[Collected material]
== == ==

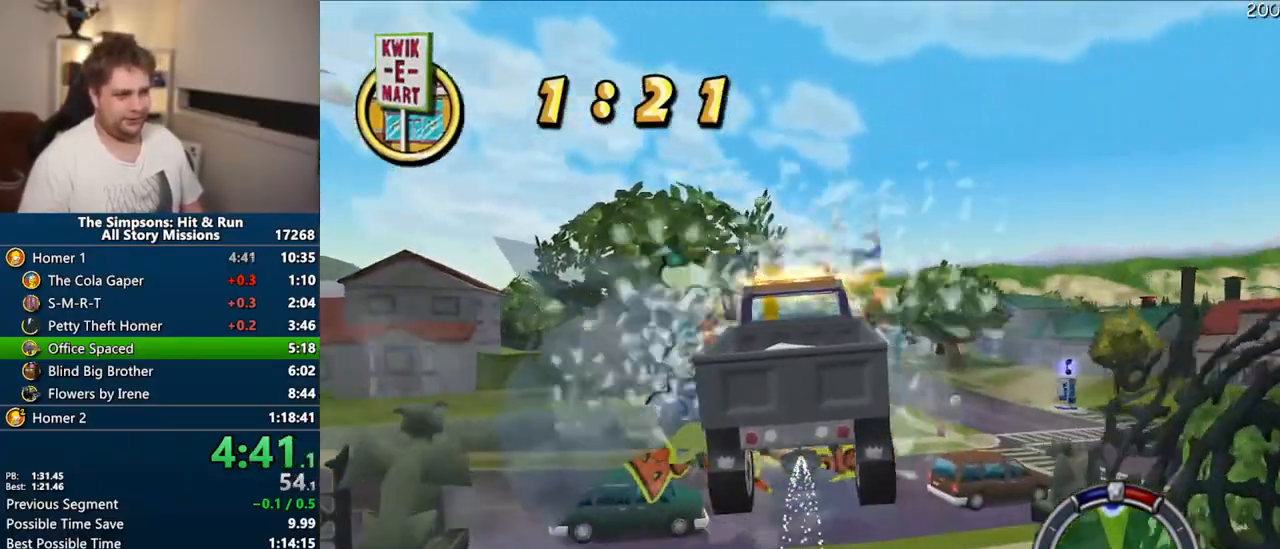
{"buttons": ["CROSS"], "left_stick": "left", "right_stick": "center", "events": [[67, "left_stick", "left"]]}
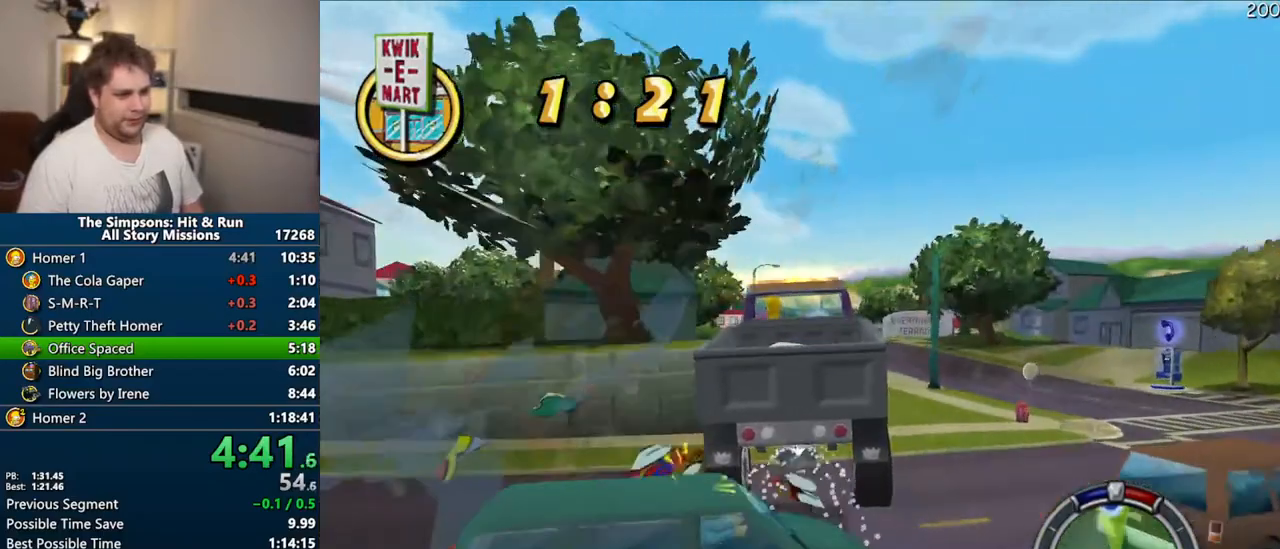
{"buttons": ["CROSS"], "left_stick": "left", "right_stick": "center", "events": []}
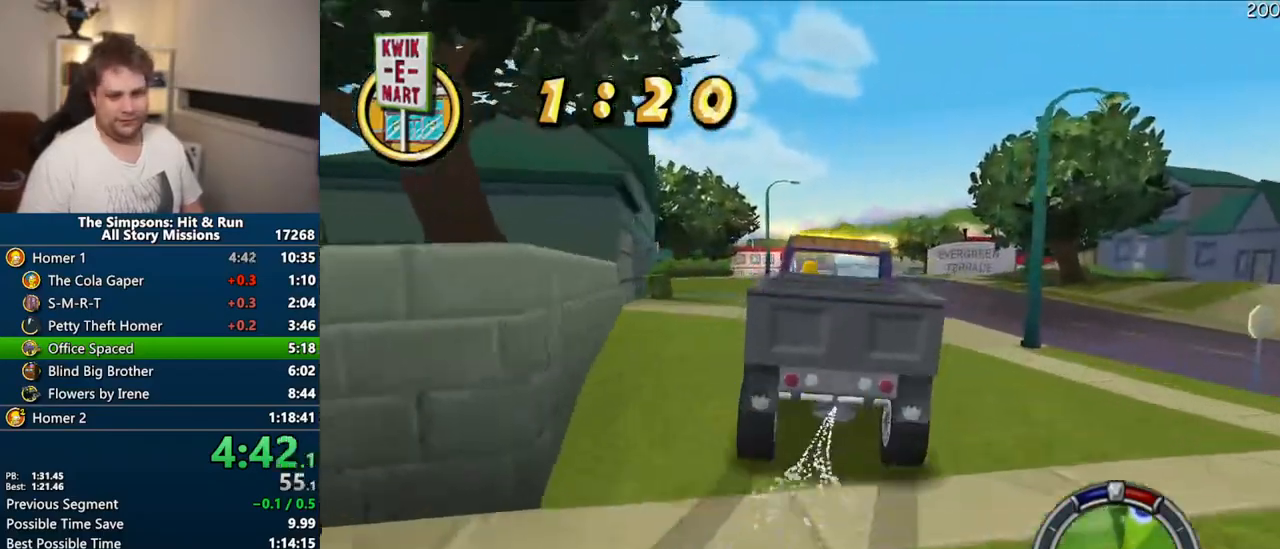
{"buttons": ["CROSS"], "left_stick": "right", "right_stick": "center"}
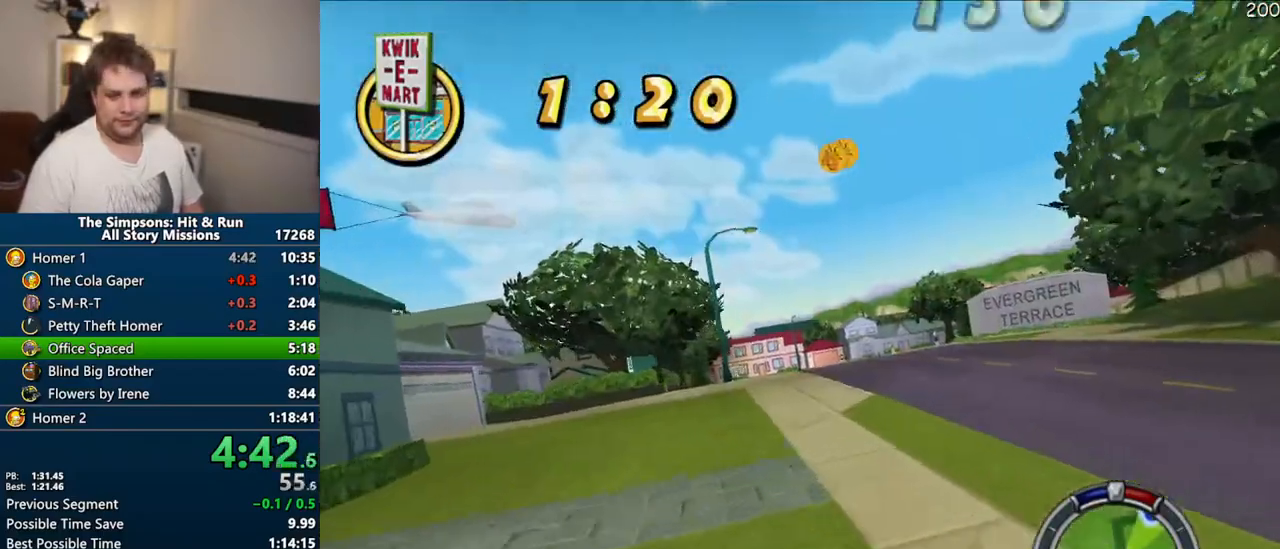
{"buttons": ["CROSS"], "left_stick": "center", "right_stick": "center", "events": [[150, "left_stick", "center"]]}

== == ==

[What this task involves]
Write down the full listing above exactly as it is, except for any images.

[Exercise solution]
{"buttons": ["CROSS"], "left_stick": "left", "right_stick": "center", "events": [[67, "left_stick", "left"]]}
{"buttons": ["CROSS"], "left_stick": "left", "right_stick": "center", "events": []}
{"buttons": ["CROSS"], "left_stick": "right", "right_stick": "center"}
{"buttons": ["CROSS"], "left_stick": "center", "right_stick": "center", "events": [[150, "left_stick", "center"]]}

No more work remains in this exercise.